→ Work order
Retype the stretch of the CAR T cell therapy passage from "Additionally, encouraging results" through "TGF-β inhibitor [51].", keeping every word and mark the same.

→ Exercise passage
*** Begin section ***
Additionally, encouraging results were seen with TGF-β that suppresses cytolytic capacity, cytokine production, and proliferation of CAR T cells against TNBC in vitro. These immunosuppressive effects can be neutralized by TGF-β receptor I kinase inhibition. Therefore, these findings encourage the evaluation of ROR1+ CAR T cells against TNBC in combination with a TGF-β inhibitor [51].

More recently, mesothelin, a cell surface glycoprotein normally present in mesothelial cells, was identified as a potential immunotherapy target [52]. This glycoprotein has already demonstrated encouraging results in mesothelioma and ovarian cancer. In a study including 99 primary breast cancers, it has been found that 67% of patients with TNBC expressed the mesothelin in at least 5% of tumor cells, with 19% of patients with TNBC expressing mesothelin in over 50% of tumor cells. In contrast, it was rarely expressed in luminal or HER2-positive breast cancer [52, 53]. These findings showed that mesothelin can be a promising target for adoptive T cell therapy of TNBC, but more advanced research is still needed to validate it.
*** End section ***
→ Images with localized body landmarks
*** Begin section ***
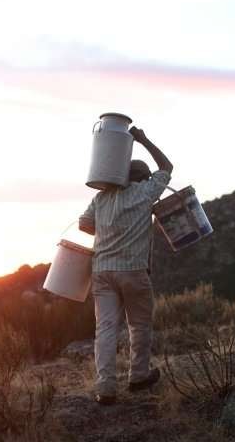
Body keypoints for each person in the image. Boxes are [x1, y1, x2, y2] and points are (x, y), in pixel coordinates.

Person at [79, 126, 173, 405]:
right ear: (143, 178)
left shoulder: (101, 197)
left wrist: (108, 230)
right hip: (132, 271)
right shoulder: (146, 192)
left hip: (102, 271)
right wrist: (143, 140)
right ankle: (138, 376)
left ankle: (105, 388)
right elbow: (167, 166)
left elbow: (85, 224)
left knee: (105, 329)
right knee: (139, 325)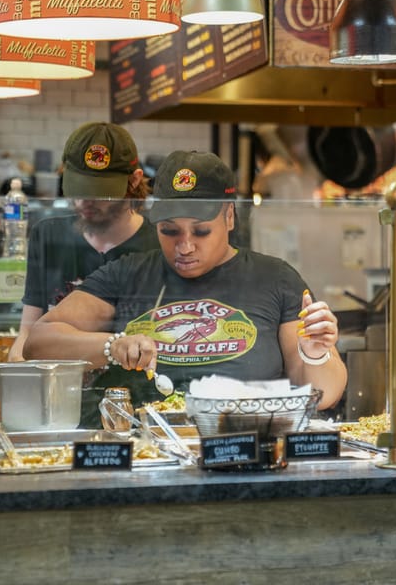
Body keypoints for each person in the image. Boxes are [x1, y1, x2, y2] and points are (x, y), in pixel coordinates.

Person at [24, 150, 347, 423]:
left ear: (230, 217)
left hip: (243, 445)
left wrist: (316, 355)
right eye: (170, 231)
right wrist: (111, 345)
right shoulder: (128, 273)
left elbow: (323, 397)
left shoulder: (275, 279)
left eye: (201, 231)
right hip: (145, 448)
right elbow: (39, 340)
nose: (185, 246)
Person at [0, 122, 158, 413]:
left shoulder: (160, 244)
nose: (85, 202)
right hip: (60, 400)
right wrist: (16, 386)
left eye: (100, 193)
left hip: (135, 405)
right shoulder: (48, 235)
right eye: (77, 189)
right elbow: (28, 333)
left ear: (134, 180)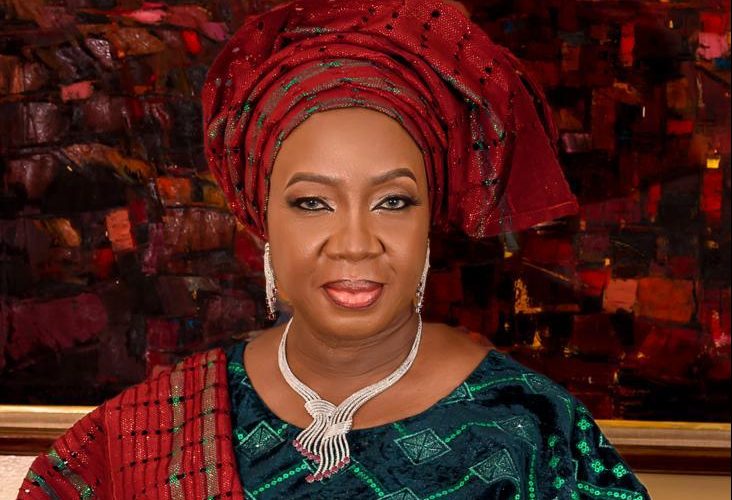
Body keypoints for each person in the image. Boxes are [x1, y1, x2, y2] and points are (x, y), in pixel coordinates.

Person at [19, 0, 650, 498]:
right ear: (260, 218)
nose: (354, 243)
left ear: (430, 220)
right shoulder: (143, 432)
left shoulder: (532, 431)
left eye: (393, 201)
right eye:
*** End section ***
→ Task response
Additionally, encouraging results were seen with TGF-β that suppresses cytolytic capacity, cytokine production, and proliferation of CAR T cells against TNBC in vitro. These immunosuppressive effects can be neutralized by TGF-β receptor I kinase inhibition. Therefore, these findings encourage the evaluation of ROR1+ CAR T cells against TNBC in combination with a TGF-β inhibitor [51].